Allegations of a deliberate conspiracy to undermine Bangladesh’s garment industry surfaced, with BGMEA asserting a foreign-led campaign. Despite challenges, the sector continues to progress, with Bangladesh boasting 50 of the top 100 global garment factories, surpassing China.
Efforts to enhance environmental sustainability in garment factories have earned Bangladesh recognition, with 173 green factories, the highest globally. However, recent controversies, including the US congressmen’s letter, threaten the industry’s positive image.
Stakeholders, including CIRDAP Research Director Mohammed HelalUddin, view the Guardian’s report as an ill-intentioned effort to hinder Bangladesh’s growth. They call for collaborative initiatives among international buyers, brands, governments, workers, and owners to safeguard and advance the garment industry, emphasizing that the controversial narrative does not accurately represent the sector’s prevailing conditions.
The Guardian’s published news highlighted a wage increase for workers from Tk 8,000 to Tk 12,500 in November of this year. This adjustment was implemented based on practical considerations within the industry. Therefore, it is not justified to assert that human rights are being violated by denying workers adequate opportunities or conveniences.
Six-point agenda: Bangladesh’s vision for the future in TICFA
Earlier in September this year, Bangladesh, led by Senior Secretary TapanKanti Ghosh, aimed for a collaborative future with the US through Trade and Investment Cooperation Forum Agreement (TICFA). Ghosh seeks US support to overcome hurdles in transitioning from an LDC, focusing on SDGs.
The US delegation raises concerns about cotton exports, trade union rights, insurance sector foreign investment, and rice export subsidies. Post-industrial disasters, the US suspended GSP privileges for 97% of Bangladesh’s exports.
In negotiations, Bangladesh opposes importing US cotton without fumigation, aligning with regional practices. The six-point agenda covers graduation support, market access, TFA facilitation, US investment, technology transfer, and ethical business practices. US Ambassador Peter Haas expresses optimism for swift progress, emphasizing mutual economic collaboration.

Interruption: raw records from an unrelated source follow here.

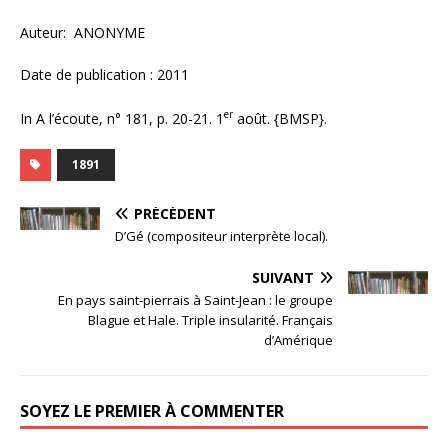
Auteur: ANONYME
Date de publication : 2011
er
In A l’écoute, n° 181, p. 20-21. 1
août. {BMSP}.
1891
PRÉCÉDENT
D’Gé (compositeur interprète local).
SUIVANT
En pays saint-pierrais à Saint-Jean : le groupe
Blague et Hale. Triple insularité. Français
d’Amérique
SOYEZ LE PREMIER À COMMENTER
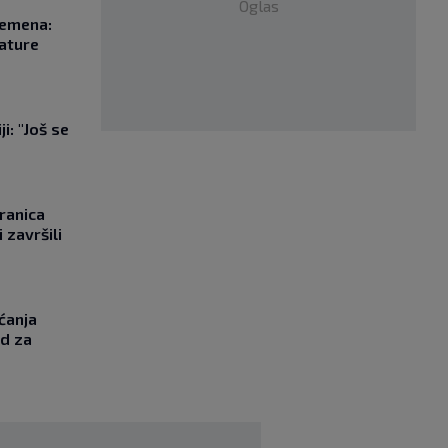
Oglas
remena:
rature
i: "Još se
"
ranica
 završili
ćanja
od za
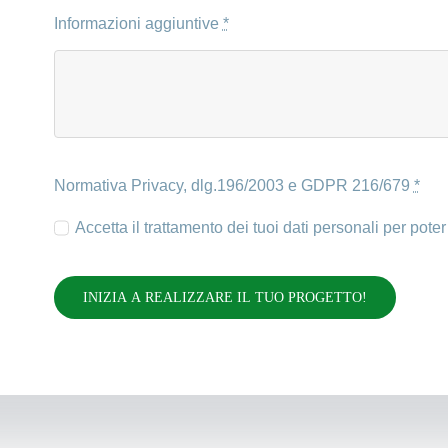
Informazioni aggiuntive
*
Normativa Privacy, dlg.196/2003 e GDPR 216/679
*
Accetta il trattamento dei tuoi dati personali per poter
INIZIA A REALIZZARE IL TUO PROGETTO!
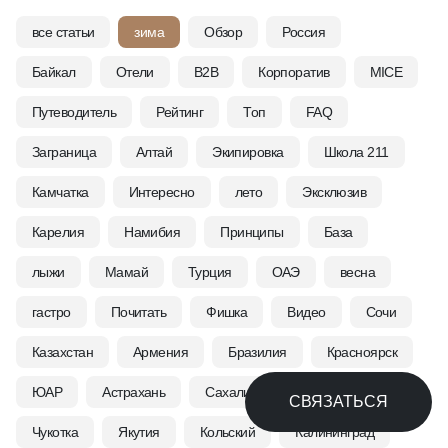
все статьи
зима
Обзор
Россия
Байкал
Отели
B2B
Корпоратив
MICE
Путеводитель
Рейтинг
Топ
FAQ
Заграница
Алтай
Экипировка
Школа 211
Камчатка
Интересно
лето
Эксклюзив
Карелия
Намибия
Принципы
База
лыжи
Мамай
Турция
ОАЭ
весна
гастро
Почитать
Фишка
Видео
Сочи
Казахстан
Армения
Бразилия
Красноярск
ЮАР
Астрахань
Сахалин
Тыва
СВЯЗАТЬСЯ
Чукотка
Якутия
Кольский
Калининград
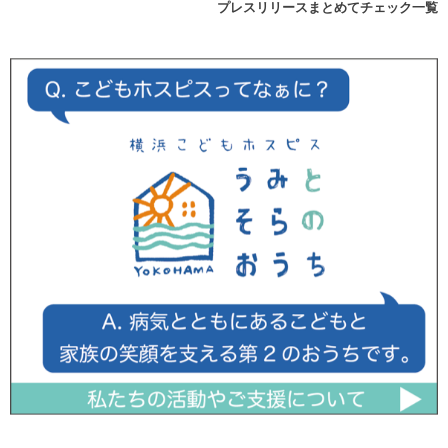
プレスリリースまとめてチェック一覧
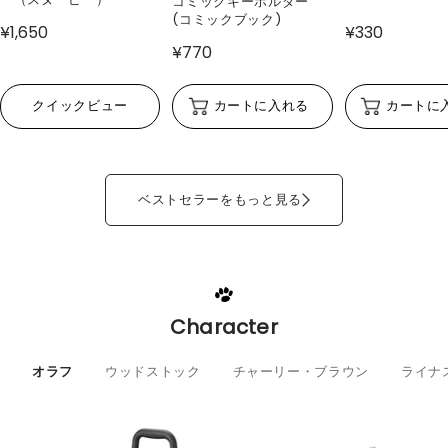
コミックキーホルダー
(コミックブック)
¥1,650
¥330
¥770
クイックビュー
カートに入れる
カートに
ベストセラーをもっと見る
Character
オラフ
ウッドストック
チャーリー・ブラウン
ライナ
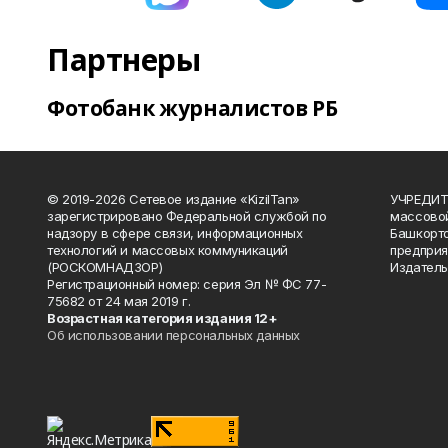
Партнеры
Фотобанк журналистов РБ
© 2019-2026 Сетевое издание «KizilTan»
УЧРЕДИТЕ
зарегистрировано Федеральной службой по
массово
надзору в сфере связи, информационных
Башкорто
технологий и массовых коммуникаций
предприя
(РОСКОМНАДЗОР)
Издатель
Регистрационный номер: серия Эл № ФС 77-
75682 от 24 мая 2019 г.
Возрастная категория издания 12+
Об использовании персональных данных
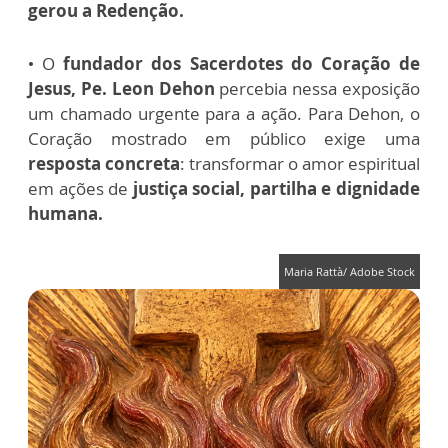
gerou a Redenção.
• O
fundador dos Sacerdotes do Coração de
Jesus,
Pe. Leon Dehon
percebia nessa exposição
um chamado urgente para a ação. Para Dehon, o
Coração mostrado em público exige uma
resposta concreta
: transformar o amor espiritual
em ações de
justiça social, partilha e dignidade
humana.
Maria Rattà/ Adobe Stock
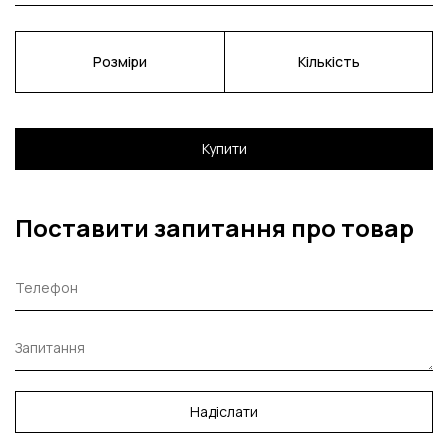
Розміри
Кількість
Купити
Поставити запитання про товар
Надіслати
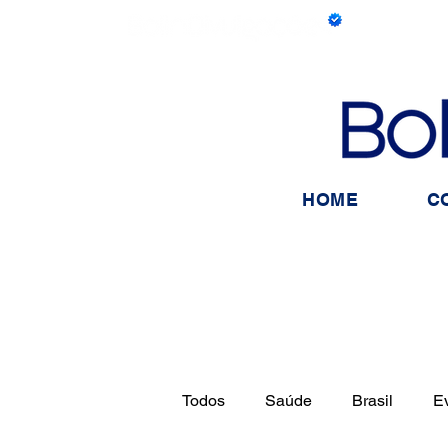
HOME
C
Todos
Saúde
Brasil
E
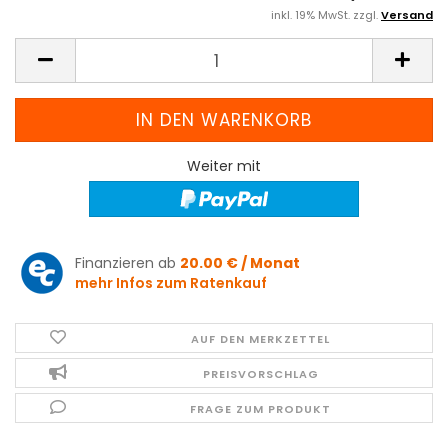
inkl. 19% MwSt. zzgl.
Versand
Weiter mit
Finanzieren ab
20.00 € / Monat
mehr Infos zum Ratenkauf
AUF DEN MERKZETTEL
PREISVORSCHLAG
FRAGE ZUM PRODUKT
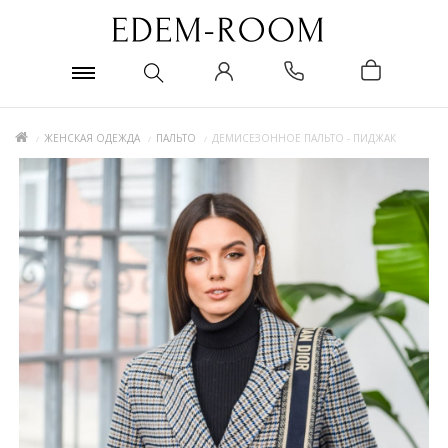
ЖЕНСКАЯ ОДЕЖДА
ПАЛЬТО
ДЕМИСЕЗОННОЕ ПАЛЬТО - ПИДЖАК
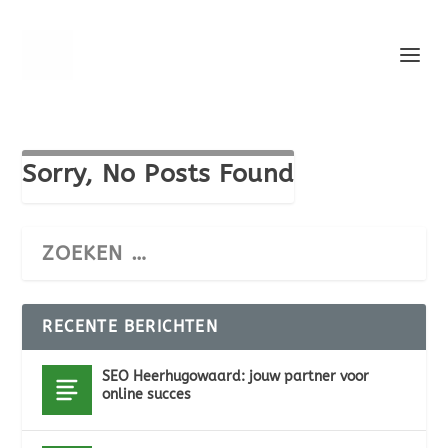
Sorry, No Posts Found
RECENTE BERICHTEN
SEO Heerhugowaard: jouw partner voor
online succes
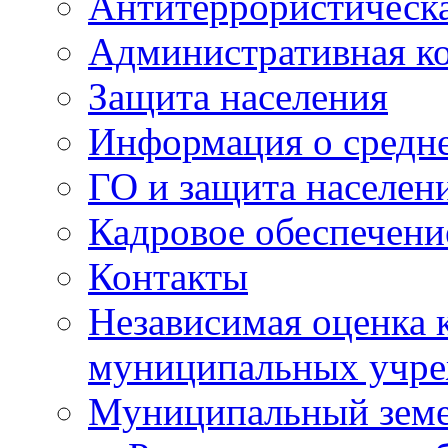
Антитеррористическа
Административная к
Защита населения
Информация о средне
ГО и защита населен
Кадровое обеспечени
Контакты
Независимая оценка 
муниципальных учре
Муниципальный земе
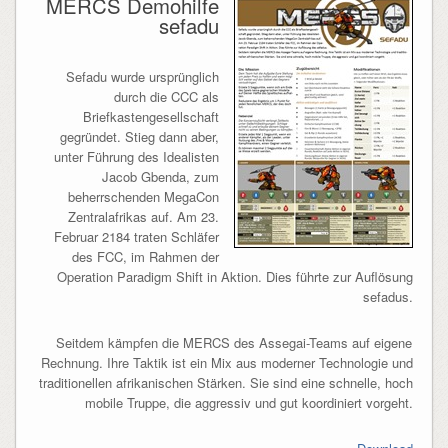
MERCS Demohilfe
sefadu
Sefadu wurde ursprünglich
durch die CCC als
Briefkastengesellschaft
gegründet. Stieg dann aber,
unter Führung des Idealisten
Jacob Gbenda, zum
beherrschenden MegaCon
Zentralafrikas auf. Am 23.
Februar 2184 traten Schläfer
des FCC, im Rahmen der
Operation Paradigm Shift in Aktion. Dies führte zur Auflösung
sefadus.
Seitdem kämpfen die MERCS des Assegai-Teams auf eigene
Rechnung. Ihre Taktik ist ein Mix aus moderner Technologie und
traditionellen afrikanischen Stärken. Sie sind eine schnelle, hoch
mobile Truppe, die aggressiv und gut koordiniert vorgeht.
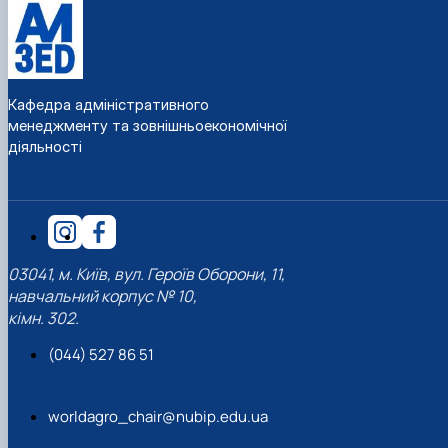
Кафедра адміністративного
менеджменту та зовнішньоекономічної
діяльності
03041, м. Київ, вул. Героїв Оборони, 11,
навчальний корпус № 10,
кімн. 302.
(044) 527 86 51
worldagro_chair@nubip.edu.ua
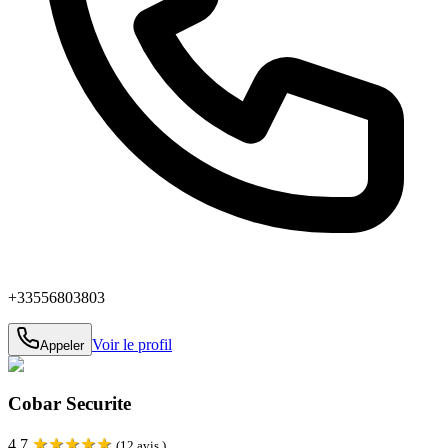
+33556803803
Voir le profil
Appeler
Cobar Securite
★
★
★
★
★
4.7
(
12
avis )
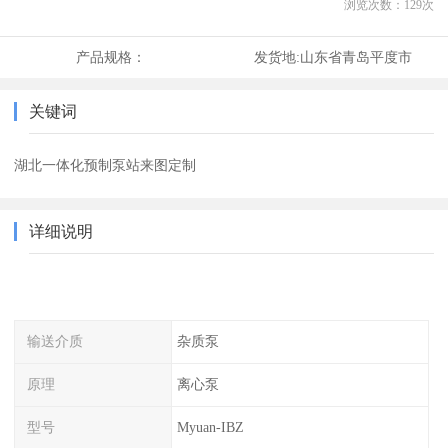
浏览次数：
129
次
产品规格：
发货地:
山东省青岛平度市
关键词
湖北一体化预制泵站来图定制
详细说明
输送介质
杂质泵
原理
离心泵
型号
Myuan-IBZ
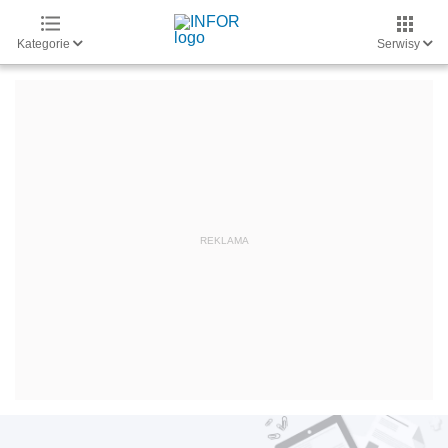
Kategorie
Serwisy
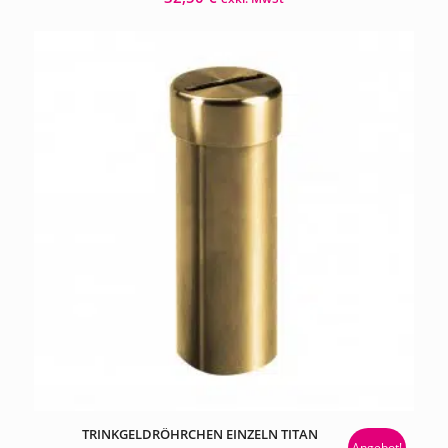
TRINKGELDRÖHRCHEN EINZELN TITAN
Angebot!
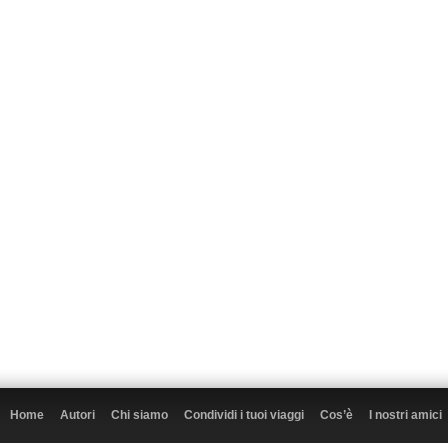
Home
Autori
Chi siamo
Condividi i tuoi viaggi
Cos’è
I nostri amici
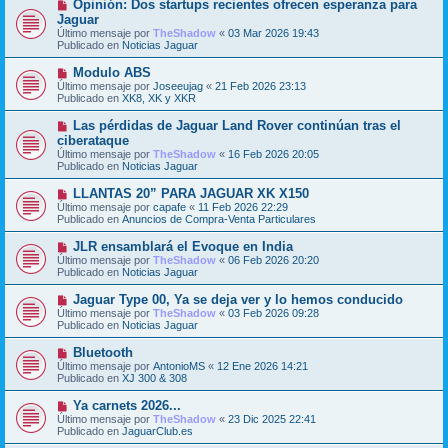
j
N
Opinión: Dos startups recientes ofrecen esperanza para
e
e
u
Jaguar
n
e
s
Último mensaje por
TheShadow
«
03 Mar 2026 19:43
v
a
Publicado en
Noticias Jaguar
o
j
m
e
N
Modulo ABS
e
u
Último mensaje por
n
Joseeujag
«
21 Feb 2026 23:13
e
Publicado en
s
XK8, XK y XKR
v
a
o
j
N
Las pérdidas de Jaguar Land Rover continúan tras el
m
e
u
ciberataque
e
e
Último mensaje por
n
TheShadow
«
16 Feb 2026 20:05
v
Publicado en
s
Noticias Jaguar
o
a
m
j
N
LLANTAS 20” PARA JAGUAR XK X150
e
e
u
Último mensaje por
n
capafe
«
11 Feb 2026 22:29
e
Publicado en
s
Anuncios de Compra-Venta Particulares
v
a
o
j
N
JLR ensamblará el Evoque en India
m
e
u
Último mensaje por
TheShadow
«
06 Feb 2026 20:20
e
e
Publicado en
Noticias Jaguar
n
v
s
o
N
Jaguar Type 00, Ya se deja ver y lo hemos conducido
a
m
u
j
Último mensaje por
TheShadow
«
03 Feb 2026 09:28
e
e
e
Publicado en
Noticias Jaguar
n
v
s
o
N
Bluetooth
a
m
u
j
Último mensaje por
AntonioMS
«
12 Ene 2026 14:21
e
e
e
Publicado en
XJ 300 & 308
n
v
s
o
N
Ya carnets 2026...
a
m
u
j
Último mensaje por
TheShadow
«
23 Dic 2025 22:41
e
e
e
Publicado en
JaguarClub.es
n
v
s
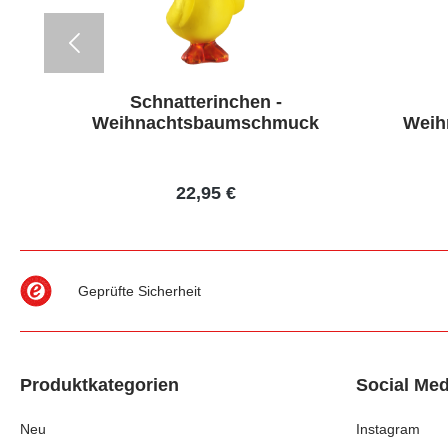
Schnatterinchen -
 -
Weihnachtsbaumschmuck
Weih
22,95 €
Geprüfte Sicherheit
Produktkategorien
Social Med
Neu
Instagram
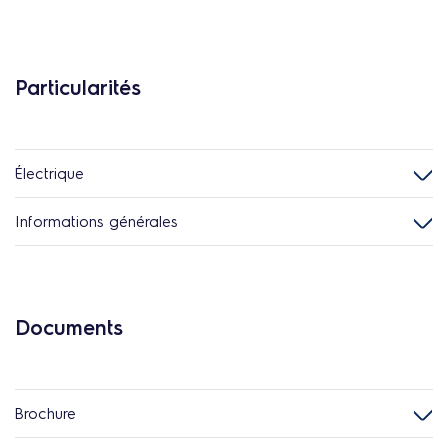
Particularités
Électrique
Informations générales
Documents
Brochure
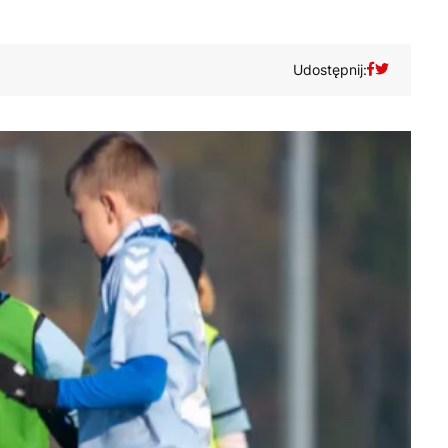
Udostępnij:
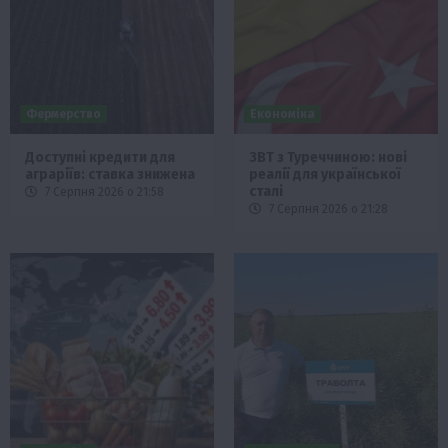
Фермерство
Економіка
Доступні кредити для
ЗВТ з Туреччиною: нові
аграріїв: ставка знижена
реалії для української
сталі
7 Серпня 2026 о 21:58
7 Серпня 2026 о 21:28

Labor rights, child labor eradication, and IP protection to be the priority
Bangladesh is determined to secure preferential trade terms in the vast US market, focusing on tariff exemptions for garment exports, notably in the ready-made garments sector. The contentious issue involves the duty-free export of garments made from US cotton, previously resisted by the US. Dhaka persists in addressing this during the upcoming TICFA meeting to alleviate the current 15.62 percent duty on garment exports. The US emphasizes resolving labor conditions, rights, eradicating child labor, empowering unions, and safeguarding intellectual property. Additionally, the US shows interest in probing Bangladesh’s democratic and human rights landscape, prompting a prepared response from Bangladesh, highlighting the gravity of the impending discussions.
Based on the evidence presented in the article, it is clear that using a single example of a worker turning to ‘Sex Work’ to make ends meet is not a valid basis for blaming the entire RMG sector for inadequate wage provision. To address any doubts, it’s essential to recognize the various challenges associated with increasing wages within certain limits. This responsibility doesn’t solely rest on the government; international importers also play a role in this matter. If importers fail to provide sufficient prices for imported goods, it becomes challenging for the industries in a country to meet the minimum wage for their livelihood.